*** Block opens ***
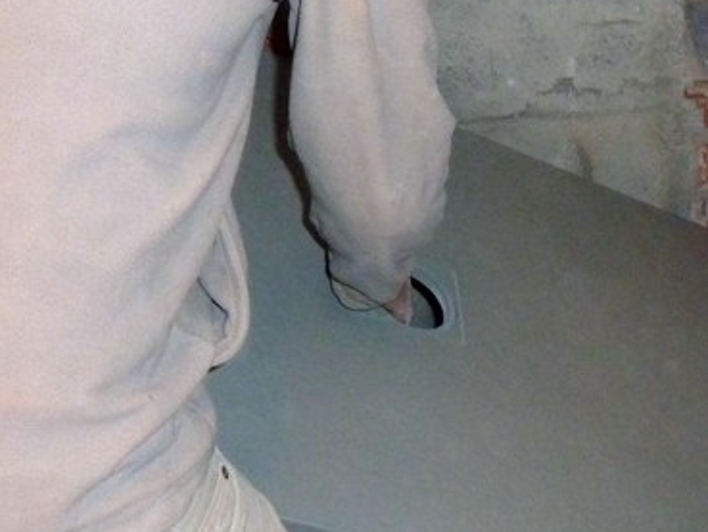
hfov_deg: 31.0
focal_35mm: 61
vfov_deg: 23.8
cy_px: 130
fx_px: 1248
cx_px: 551
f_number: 3.3
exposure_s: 1/60
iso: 400
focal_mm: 4.1
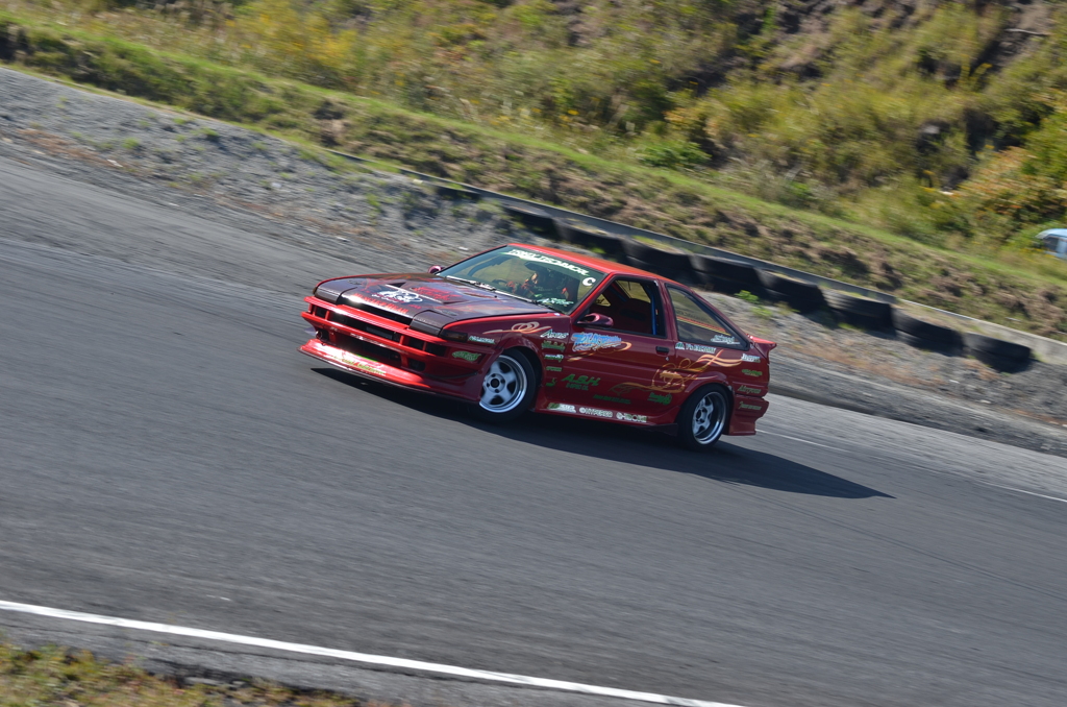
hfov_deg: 18.2
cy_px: 354
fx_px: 3327
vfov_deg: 12.1
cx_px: 534
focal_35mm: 112
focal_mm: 75
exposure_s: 1/320
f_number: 7.1
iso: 100
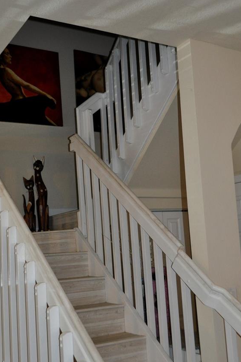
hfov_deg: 28.7
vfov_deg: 41.8
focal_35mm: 47
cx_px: 121
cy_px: 209
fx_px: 472
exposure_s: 1/60
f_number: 3.8
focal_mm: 22
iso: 800
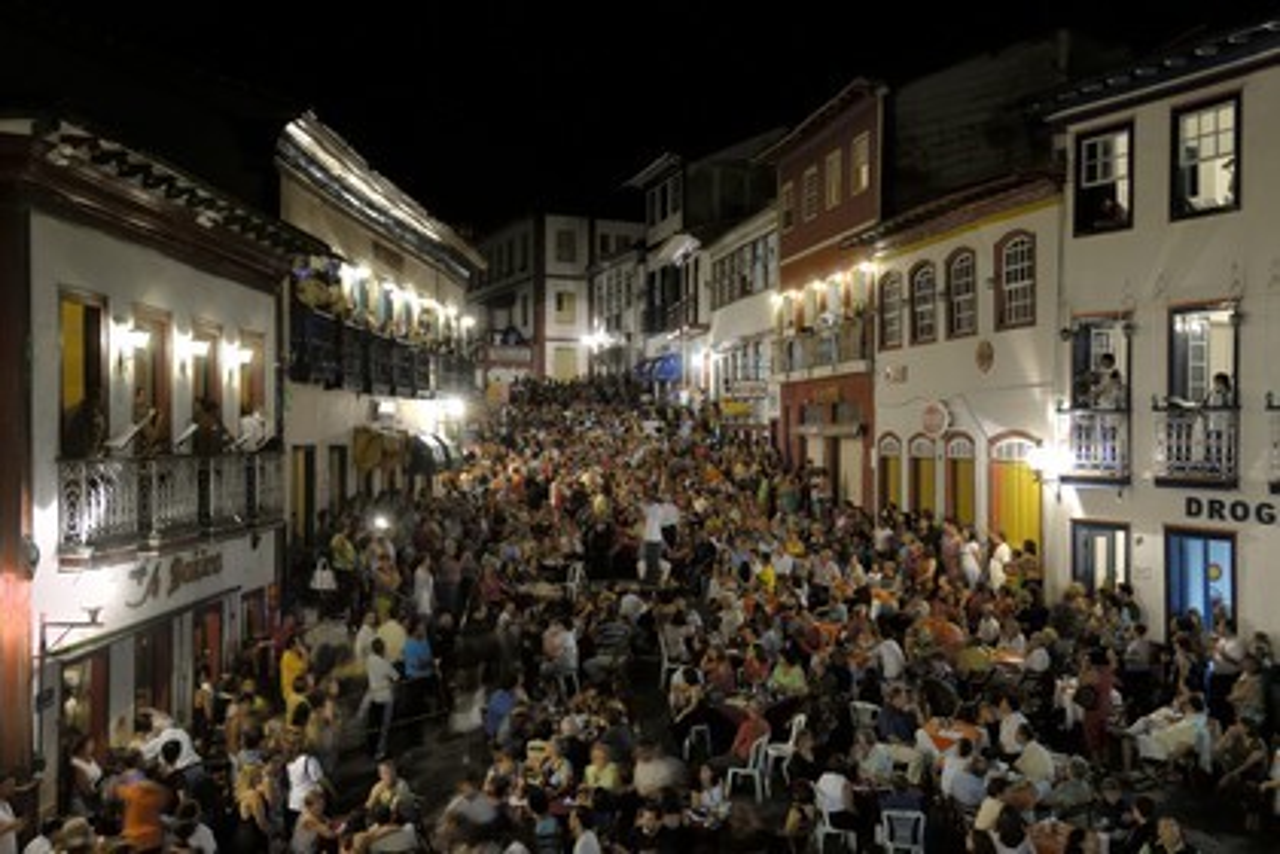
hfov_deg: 53.1
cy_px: 427
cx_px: 640
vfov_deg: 36.9
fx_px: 1280
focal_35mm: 36
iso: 100
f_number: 5.6
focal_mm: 24
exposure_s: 1.5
*** Block closes ***
Restate the lines above from the one containing "focal_mm: 4.1" through the one containing "hfov_deg: 53.1", inclusive, exactly and without pictures.

focal_mm: 4.1
hfov_deg: 18.2
cy_px: 354
fx_px: 3327
vfov_deg: 12.1
cx_px: 534
focal_35mm: 112
focal_mm: 75
exposure_s: 1/320
f_number: 7.1
iso: 100
hfov_deg: 28.7
vfov_deg: 41.8
focal_35mm: 47
cx_px: 121
cy_px: 209
fx_px: 472
exposure_s: 1/60
f_number: 3.8
focal_mm: 22
iso: 800
hfov_deg: 53.1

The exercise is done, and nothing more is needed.